Выбрать главу

Итак, Кэтрин не удалась роль подруги баловня славы (да и едва ли нашлась бы такая счастливица), а его деспотическое властвование тем более мешало ей взять с мужем верный тон. Его систематическая проверка порядка в детских накаляла и без того напряженную обстановку в семье. Мне представляется также, что пример образцового ведения хозяйства, подаваемый Джорджиной (хотя ее нельзя за это осуждать), едва ли помогал Кэтрин в роли хозяйки дома. К 1851 году Кэтрин уже страдала от головокружений на нервной почве. Состояние ее еще ухудшилось после неожиданной смерти грудной дочери Доры, когда Кэтрин сама лечилась в Малверне. Все же в то время Диккенс был еще к ней предупредителен и нежен: «Кэт чувствует себя хорошо, насколько это возможно в ее положении. Хотя я не знаю пока последствий, которые пережитое потрясение окажет на ее психику, она совершенно смирилась со случившимся и может уже говорить об этом спокойно. Она так хорошо держится со всеми, что, я надеюсь, несчастье не оставило в ней слишком глубокого следа». За всем этим, однако, не слышно горячо любящего человека. Если миссис Диккенс действительно надеялась, передавая своей дочери Кэйти подобные письма мужа, на то, что «мир узнает, как он когда-то любил меня», то она горько ошиблась. Однако по крайней мере до 1854 года эти письма дышали привязанностью. Весьма важно и то, что в них выражены чувства, которыми Диккенс мало делился с кем-либо из своих корреспондентов. Особенно показательны несколько писем, датированных уже 1853 годом, когда Диккенс, Коллинз и Эгг совершали поездку по Италии. У нас нет других диккенсовских материалов, где бы он так словоохотливо и живо писал об англичанах, живущих в Генуе, Неаполе и Риме: в этих, отчасти желчных, письмах много радости от встречи со смешным в людях. В письмах к Джорджине он часто приписывает коротенькие сплетни специально для Кэтрин. Если вспомнить, какое важное место занимает в искусстве Диккенса чувство абсурдности человеческого поведения, то можно предположить, что общество жены явно помогало ему и бесконечно его стимулировало. Это только и можно противопоставить тому очевидному факту, что брак не пробудил в нем достаточного понимания женской психологии, оставив невыявленными чувства, связывавшие главных героев почти всех его произведений.
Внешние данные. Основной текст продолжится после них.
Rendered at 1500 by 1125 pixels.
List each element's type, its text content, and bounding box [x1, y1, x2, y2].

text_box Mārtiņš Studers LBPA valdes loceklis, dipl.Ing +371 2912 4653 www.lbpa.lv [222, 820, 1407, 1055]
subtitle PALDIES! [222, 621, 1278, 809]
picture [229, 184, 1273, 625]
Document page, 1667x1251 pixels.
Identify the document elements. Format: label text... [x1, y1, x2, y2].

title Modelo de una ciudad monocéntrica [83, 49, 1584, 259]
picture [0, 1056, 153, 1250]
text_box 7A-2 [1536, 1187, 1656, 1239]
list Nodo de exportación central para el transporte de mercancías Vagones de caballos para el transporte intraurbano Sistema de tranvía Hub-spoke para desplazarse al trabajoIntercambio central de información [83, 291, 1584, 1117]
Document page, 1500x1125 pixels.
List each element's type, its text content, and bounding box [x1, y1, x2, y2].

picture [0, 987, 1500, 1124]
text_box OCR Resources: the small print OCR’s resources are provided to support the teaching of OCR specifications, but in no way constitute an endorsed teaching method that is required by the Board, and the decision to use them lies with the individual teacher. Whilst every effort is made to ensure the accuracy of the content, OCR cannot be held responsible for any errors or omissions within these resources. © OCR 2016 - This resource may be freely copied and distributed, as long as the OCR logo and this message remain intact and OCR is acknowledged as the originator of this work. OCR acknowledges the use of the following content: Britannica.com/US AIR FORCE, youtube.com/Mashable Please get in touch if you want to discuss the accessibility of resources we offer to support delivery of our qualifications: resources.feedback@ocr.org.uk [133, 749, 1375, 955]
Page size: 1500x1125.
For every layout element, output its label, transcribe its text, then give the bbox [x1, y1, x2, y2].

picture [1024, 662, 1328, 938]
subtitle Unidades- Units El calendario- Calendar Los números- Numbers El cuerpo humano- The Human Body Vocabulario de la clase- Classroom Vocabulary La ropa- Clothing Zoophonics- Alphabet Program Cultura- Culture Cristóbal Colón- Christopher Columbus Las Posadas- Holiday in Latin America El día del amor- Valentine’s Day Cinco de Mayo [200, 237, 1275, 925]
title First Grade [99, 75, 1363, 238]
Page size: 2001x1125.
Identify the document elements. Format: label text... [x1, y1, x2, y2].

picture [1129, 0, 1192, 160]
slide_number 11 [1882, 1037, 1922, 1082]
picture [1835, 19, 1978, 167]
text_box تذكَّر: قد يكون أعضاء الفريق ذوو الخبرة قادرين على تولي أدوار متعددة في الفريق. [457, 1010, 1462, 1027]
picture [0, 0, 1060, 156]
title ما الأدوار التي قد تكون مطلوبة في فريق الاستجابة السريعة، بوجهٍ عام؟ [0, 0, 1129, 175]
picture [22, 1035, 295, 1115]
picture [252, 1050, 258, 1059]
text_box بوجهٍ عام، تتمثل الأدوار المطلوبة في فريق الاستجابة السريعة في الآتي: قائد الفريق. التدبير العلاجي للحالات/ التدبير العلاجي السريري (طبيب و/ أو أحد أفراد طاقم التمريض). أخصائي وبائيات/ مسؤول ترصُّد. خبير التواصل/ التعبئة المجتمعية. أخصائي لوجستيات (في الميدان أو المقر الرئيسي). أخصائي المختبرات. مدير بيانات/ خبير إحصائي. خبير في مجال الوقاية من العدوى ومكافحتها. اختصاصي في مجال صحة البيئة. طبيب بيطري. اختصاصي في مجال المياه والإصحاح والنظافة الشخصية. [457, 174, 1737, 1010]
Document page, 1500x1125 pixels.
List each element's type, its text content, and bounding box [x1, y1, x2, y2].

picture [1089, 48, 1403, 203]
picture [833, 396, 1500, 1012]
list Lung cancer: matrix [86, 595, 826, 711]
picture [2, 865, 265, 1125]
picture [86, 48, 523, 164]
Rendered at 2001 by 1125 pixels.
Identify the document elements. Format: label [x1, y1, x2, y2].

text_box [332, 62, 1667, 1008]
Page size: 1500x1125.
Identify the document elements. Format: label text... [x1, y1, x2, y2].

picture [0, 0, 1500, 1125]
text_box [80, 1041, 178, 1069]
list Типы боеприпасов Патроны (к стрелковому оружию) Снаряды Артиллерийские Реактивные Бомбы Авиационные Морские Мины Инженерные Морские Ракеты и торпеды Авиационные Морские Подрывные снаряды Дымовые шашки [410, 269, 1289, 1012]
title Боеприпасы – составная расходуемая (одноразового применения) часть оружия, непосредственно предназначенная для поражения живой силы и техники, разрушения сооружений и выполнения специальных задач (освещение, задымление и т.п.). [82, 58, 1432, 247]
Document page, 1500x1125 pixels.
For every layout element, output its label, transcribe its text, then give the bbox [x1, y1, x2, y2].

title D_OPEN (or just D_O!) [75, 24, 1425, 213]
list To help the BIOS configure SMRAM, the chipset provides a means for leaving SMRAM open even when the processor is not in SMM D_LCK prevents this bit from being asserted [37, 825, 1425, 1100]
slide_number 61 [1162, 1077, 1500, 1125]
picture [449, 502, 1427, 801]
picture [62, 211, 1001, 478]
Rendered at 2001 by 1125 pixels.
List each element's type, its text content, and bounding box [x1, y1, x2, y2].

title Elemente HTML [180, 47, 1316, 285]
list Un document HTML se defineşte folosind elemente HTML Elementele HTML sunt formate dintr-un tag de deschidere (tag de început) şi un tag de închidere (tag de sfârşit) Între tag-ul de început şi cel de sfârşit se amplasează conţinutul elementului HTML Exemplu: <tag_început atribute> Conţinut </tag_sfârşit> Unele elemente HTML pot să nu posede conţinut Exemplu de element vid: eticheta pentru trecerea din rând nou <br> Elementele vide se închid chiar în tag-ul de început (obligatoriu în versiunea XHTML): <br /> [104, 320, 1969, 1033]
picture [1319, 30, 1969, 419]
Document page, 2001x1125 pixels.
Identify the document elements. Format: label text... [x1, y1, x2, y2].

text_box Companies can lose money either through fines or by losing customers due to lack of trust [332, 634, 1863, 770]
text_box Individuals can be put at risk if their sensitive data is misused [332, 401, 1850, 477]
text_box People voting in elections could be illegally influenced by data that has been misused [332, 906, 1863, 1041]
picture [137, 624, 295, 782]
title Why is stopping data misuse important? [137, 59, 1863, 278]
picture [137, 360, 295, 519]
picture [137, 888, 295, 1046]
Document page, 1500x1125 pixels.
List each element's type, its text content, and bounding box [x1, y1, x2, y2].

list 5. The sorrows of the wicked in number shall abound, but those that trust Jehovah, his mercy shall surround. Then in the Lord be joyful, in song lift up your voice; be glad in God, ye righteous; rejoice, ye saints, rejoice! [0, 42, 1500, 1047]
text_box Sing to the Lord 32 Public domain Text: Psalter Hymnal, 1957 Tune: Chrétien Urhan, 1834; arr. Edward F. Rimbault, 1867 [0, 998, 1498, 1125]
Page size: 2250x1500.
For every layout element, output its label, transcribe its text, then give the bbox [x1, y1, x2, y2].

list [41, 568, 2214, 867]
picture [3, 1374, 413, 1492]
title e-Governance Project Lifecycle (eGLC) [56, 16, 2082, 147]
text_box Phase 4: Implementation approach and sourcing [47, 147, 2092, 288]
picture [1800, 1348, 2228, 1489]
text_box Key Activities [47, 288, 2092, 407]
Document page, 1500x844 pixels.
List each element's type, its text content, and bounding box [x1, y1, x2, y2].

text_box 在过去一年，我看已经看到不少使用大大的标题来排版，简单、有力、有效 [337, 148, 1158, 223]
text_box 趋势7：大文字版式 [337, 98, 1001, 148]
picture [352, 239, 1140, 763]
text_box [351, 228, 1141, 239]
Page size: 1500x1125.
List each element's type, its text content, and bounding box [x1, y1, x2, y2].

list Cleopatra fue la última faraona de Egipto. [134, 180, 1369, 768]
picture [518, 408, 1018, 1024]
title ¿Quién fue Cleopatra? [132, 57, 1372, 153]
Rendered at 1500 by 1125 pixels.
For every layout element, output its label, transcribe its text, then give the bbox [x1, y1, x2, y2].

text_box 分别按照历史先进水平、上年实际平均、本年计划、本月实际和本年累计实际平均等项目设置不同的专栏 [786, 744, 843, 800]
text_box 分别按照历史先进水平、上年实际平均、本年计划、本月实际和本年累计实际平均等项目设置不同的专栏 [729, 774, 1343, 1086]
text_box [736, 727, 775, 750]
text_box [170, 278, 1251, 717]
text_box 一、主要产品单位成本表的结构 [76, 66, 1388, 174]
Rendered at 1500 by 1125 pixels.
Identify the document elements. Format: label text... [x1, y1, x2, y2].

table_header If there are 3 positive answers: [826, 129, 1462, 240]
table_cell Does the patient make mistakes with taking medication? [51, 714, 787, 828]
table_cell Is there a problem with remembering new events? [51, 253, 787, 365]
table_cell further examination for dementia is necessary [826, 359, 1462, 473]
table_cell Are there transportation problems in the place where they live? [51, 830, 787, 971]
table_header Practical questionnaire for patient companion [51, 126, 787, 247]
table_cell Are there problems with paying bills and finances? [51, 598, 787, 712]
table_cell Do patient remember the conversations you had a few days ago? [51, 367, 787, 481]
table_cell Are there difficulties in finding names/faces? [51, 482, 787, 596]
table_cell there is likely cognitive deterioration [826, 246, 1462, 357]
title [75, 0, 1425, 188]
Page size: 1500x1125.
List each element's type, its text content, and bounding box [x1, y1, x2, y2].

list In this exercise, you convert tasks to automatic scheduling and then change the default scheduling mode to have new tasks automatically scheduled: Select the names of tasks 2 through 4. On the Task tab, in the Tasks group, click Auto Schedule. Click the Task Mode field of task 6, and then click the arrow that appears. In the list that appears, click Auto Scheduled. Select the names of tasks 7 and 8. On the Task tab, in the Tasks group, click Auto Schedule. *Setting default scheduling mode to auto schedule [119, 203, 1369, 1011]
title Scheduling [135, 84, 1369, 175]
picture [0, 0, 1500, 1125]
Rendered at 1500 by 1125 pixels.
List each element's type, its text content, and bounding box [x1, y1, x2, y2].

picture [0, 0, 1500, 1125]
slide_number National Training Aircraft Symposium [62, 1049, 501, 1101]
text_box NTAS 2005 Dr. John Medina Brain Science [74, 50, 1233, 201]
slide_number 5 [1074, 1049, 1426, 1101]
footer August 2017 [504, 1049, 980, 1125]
В пятидесятые годы его разочарование обществом, неприязнь к Англии и Лондону, приступы гнетущих сомнений в смысле жизни с неизбежностью усугубили и неудовлетворенность союзом с Кэтрин. Вероятно, инициатива исходила уже не от него одного — разочарование было взаимным. Его беспокойный нрав, частые и длительные поездки за границу, должно быть, подорвали и без того слабые способности Кэтрин к ведению хозяйства, а детям мешали получить систематическое образование. В этом Диккенса обвинять нельзя — его темперамент, характер его дарования требовали именно такой жизни; но жена и дети также неповинны в том, что такая жизнь их не устраивала. Я думаю, что к 1855 году брак стал, безусловно, досаждать ему, как и все остальное. Во время самого длительного проживания семьи в Париже (1855–1856) Джорджина, а не Кэтрин сопровождает его в веселых прогулках и поездках. Но действительным предвестником беды стало появление на сцене его прежней любви — Марии Биднелл.